(April 20, 2008) The International Campaign for Human Rights in Iran is appealing to the head of Iran’s Judiciary, Ayatollah Mahmoud Hashemi Shahroudi, to review the sentencing by an appeals court of three students, Ehsan Mansouri, Majid Tavakoli and Ahmad Ghasaban to prison terms. The students’ lawyer, Mohammad Ali Dadkhah, has appealed to the Judiciary to review the sentencing in light of complete lack of evidence in issuing the sentence. The Campaign deeply regrets the decision, not only because three clearly innocent young people have been unfairly condemned after torture and ill-treatment, but because it demonstrates the vulnerability of the Iranian people to the whims and prejudices of a system lacking accountability, transparency, and fairness.
“This miscarriage of justice case is a disgrace to Iran because the appeal process violated Iranian law and international standards. The case needs to be reviewed at the highest level by a committee of independent judges,” the Campaign stated.
On 15 April 2008, an appeals court sentenced the three students from Teheran’s elite Amir Kabir University to prison terms of about two years each on charges of having spread anti-Islamic images and propaganda against the state. The charges against the students were initially dropped by the lower court in the absence of the presentation of sufficient factual evidence supporting the charges by the prosecutors.
Confessions, which had been extracted under severe torture, were subsequently retracted by the three young men. The appeals court decision was not based on the presentation of any evidence. The lawyer for the students stated, “These students were sentenced without any reason.”
The case has been a matter of serious concern for the International Campaign for Human Rights in Iran, which included the accused students among the Prisoners of Conscience it has tried to support (www.iranhumanrights.org/en/themes/profiles/). The sentence deserves to be condemned in the strongest terms by all governments, intergovernmental organizations, and civil society groups that uphold international human rights standards and standards for fair and responsible trials.
“Indeed, what transpired was not a legitimate trial at all, but rather an officially sanctioned attempt to destroy the reputations and future of three promising young people by crudely manipulating the courts. The judicial system itself is a victim in this case. It has been ruthlessly exploited to accommodate blatantly political and subjective motives; rules of procedure, facts, evidence, logic, and the law itself have been ignored,” the Campaign stated.

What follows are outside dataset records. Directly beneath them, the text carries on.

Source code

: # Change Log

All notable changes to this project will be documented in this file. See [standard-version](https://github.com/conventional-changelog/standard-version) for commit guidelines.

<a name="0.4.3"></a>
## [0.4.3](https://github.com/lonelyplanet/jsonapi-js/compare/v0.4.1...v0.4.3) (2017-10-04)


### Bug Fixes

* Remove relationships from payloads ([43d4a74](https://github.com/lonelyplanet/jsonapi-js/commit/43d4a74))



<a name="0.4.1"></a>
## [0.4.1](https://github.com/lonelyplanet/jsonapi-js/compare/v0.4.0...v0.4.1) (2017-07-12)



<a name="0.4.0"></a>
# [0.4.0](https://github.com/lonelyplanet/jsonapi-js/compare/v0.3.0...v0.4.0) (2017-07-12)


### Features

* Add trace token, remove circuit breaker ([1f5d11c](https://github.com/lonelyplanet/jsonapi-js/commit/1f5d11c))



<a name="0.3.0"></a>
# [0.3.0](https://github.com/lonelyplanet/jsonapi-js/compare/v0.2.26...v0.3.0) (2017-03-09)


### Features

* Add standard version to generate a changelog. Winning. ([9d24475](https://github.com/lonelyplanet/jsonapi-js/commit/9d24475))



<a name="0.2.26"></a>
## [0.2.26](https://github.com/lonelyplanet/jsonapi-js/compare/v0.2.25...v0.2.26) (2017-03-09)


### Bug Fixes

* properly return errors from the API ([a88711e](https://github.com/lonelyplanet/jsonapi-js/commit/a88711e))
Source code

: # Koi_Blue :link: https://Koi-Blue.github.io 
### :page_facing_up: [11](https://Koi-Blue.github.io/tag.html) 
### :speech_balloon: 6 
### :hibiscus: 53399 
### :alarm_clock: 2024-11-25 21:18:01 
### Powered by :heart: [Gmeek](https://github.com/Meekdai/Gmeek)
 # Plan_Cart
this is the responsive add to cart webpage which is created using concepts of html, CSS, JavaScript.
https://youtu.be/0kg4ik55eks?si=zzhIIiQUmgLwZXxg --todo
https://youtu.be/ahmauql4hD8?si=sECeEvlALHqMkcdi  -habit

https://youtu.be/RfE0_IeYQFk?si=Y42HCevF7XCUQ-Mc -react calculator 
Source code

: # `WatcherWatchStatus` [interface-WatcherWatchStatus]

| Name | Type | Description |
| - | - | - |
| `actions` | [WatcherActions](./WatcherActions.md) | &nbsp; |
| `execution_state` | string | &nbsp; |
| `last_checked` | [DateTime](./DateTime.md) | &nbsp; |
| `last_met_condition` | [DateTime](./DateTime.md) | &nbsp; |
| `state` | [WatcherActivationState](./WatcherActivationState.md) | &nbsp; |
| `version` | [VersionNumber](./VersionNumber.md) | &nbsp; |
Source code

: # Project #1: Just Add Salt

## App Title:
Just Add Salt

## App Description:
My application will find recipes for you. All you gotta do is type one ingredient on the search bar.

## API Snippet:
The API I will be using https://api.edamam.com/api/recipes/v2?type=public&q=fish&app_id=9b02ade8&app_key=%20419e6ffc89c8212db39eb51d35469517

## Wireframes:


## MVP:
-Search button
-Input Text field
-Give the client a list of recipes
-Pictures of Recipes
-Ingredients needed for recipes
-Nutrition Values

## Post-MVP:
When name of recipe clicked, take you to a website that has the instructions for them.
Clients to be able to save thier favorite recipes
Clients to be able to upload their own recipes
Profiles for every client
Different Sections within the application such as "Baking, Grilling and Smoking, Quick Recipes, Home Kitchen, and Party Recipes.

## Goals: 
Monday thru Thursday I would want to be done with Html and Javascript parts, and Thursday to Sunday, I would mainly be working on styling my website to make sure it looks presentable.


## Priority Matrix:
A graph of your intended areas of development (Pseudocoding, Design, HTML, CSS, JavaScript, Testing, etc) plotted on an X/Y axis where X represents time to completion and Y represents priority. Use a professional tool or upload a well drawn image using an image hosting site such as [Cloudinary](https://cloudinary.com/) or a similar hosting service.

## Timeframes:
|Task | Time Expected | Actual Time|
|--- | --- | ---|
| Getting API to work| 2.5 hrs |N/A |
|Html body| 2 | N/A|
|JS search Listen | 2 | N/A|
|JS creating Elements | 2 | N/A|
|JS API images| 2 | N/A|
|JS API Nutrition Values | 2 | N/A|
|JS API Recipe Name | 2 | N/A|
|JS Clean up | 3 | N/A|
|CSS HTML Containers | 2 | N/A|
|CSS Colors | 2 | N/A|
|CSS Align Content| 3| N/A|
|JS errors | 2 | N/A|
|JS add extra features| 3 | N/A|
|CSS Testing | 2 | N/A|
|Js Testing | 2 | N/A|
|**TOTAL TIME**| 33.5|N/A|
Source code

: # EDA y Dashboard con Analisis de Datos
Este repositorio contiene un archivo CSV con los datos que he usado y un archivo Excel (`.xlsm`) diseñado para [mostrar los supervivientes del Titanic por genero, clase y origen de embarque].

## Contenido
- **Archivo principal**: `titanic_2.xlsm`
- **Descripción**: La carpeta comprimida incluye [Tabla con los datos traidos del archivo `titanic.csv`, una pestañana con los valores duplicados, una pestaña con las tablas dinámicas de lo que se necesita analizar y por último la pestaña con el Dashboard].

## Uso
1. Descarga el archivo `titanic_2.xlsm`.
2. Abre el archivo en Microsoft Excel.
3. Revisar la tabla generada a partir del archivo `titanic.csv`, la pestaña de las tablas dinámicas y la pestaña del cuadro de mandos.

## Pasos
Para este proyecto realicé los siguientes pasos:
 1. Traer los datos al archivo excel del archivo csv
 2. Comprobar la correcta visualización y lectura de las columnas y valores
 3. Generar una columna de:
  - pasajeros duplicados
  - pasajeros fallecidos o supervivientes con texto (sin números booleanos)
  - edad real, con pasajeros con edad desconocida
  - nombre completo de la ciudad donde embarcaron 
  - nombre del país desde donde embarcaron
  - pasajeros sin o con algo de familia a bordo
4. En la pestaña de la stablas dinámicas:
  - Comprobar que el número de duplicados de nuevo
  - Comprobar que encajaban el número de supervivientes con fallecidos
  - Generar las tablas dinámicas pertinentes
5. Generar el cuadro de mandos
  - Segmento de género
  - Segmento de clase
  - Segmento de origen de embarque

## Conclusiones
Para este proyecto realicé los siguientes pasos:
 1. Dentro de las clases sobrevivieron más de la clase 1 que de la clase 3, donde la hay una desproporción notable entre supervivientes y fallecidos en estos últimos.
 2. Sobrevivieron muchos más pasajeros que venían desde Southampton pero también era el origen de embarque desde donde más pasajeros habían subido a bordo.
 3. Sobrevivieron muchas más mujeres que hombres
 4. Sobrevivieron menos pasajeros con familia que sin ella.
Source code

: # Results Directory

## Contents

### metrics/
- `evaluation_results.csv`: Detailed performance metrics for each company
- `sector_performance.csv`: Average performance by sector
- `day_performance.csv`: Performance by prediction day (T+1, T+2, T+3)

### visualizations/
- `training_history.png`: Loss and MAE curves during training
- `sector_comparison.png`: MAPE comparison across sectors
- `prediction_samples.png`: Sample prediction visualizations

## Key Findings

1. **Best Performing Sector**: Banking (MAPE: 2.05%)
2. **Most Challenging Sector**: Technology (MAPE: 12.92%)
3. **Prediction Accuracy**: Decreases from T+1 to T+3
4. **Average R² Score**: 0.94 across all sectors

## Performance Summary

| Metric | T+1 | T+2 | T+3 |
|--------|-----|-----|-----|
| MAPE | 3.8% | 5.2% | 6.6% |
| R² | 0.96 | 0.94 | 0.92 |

it is easy to predict that the success of student activists in imposing their will and demands on government officials at academic institutions, such as the Teachers Training college and Zanjan University (where the students boldly took the initiative into their own hands), would result in a backlash by extreme right-wing officials who would plan an “instructive” counter-attack against the student movement.Hopefully such a reaction will not come. But from an analytic perspective, one must not negate it altogether. We hope that by being alert and preventive measures, the student movement will be able to pass the next few weeks and months with minimum turbulence and costs.
This is the reason that the moment imprisoned students step out of prison, it becomes clear to every one why they were put behind bars: for simply criticizing the president. It becomes instantly clear why they were subjected to interrogations and what questions were asked of them. These are the events that portray the image of this country. Students, social activists and journalists are certainly not on the list of those that dent this image. The publication of the arrest of students because of their criticism of the president brings forth a caricature image of Mahmud Ahmadinejad which does not match the claims that he made at Columbia University or the image that the regime strives to present about its standing.
There are at least 70 young people on death row who at the time of their arrest were under the age of 16. In the past 12 months, Iranian organisations claim that 80 feminists have been arrested and 20 of them have been sentenced from three to five years in jail. A total of 54 journalists have ended up in prison, several were released without trial after serving jail time, while others remain behind bars. In the past 12 months, 34 newspapers and magazines, among them the feminist magazine Zanan, have been shut down.
The families of Majid Tavakoli, Ahmad Ghasaban, and Ehsan Mansouri are releasing a Disclosing Statement of suffering to Ayatollah Hashemi Shadroudi, in an attempt to reveal what has happed to these three students while in prison. This letter states that 80 days after the trial of these three individuals, they are enduring mental and physical injuries as a result of being imprisoned and it has been requested of the judiciary to report on their condition.
Western diplomats and rights groups see the detention of women activists as part of a wider crackdown on dissent, which they say may be in response to Western pressure over Iran’s nuclear work. Iranian authorities have also clamped down on "immoral behaviour", including women flouting the strict Islamic dress code, since Mahmoud Ahmadinejad won the presidency in 2005 with his pledge to revive revolutionary values. The women's rights activists say their campaign is not focused on what they wear, even if outsiders see conservative dress codes as a symbolic and visible barrier to equality.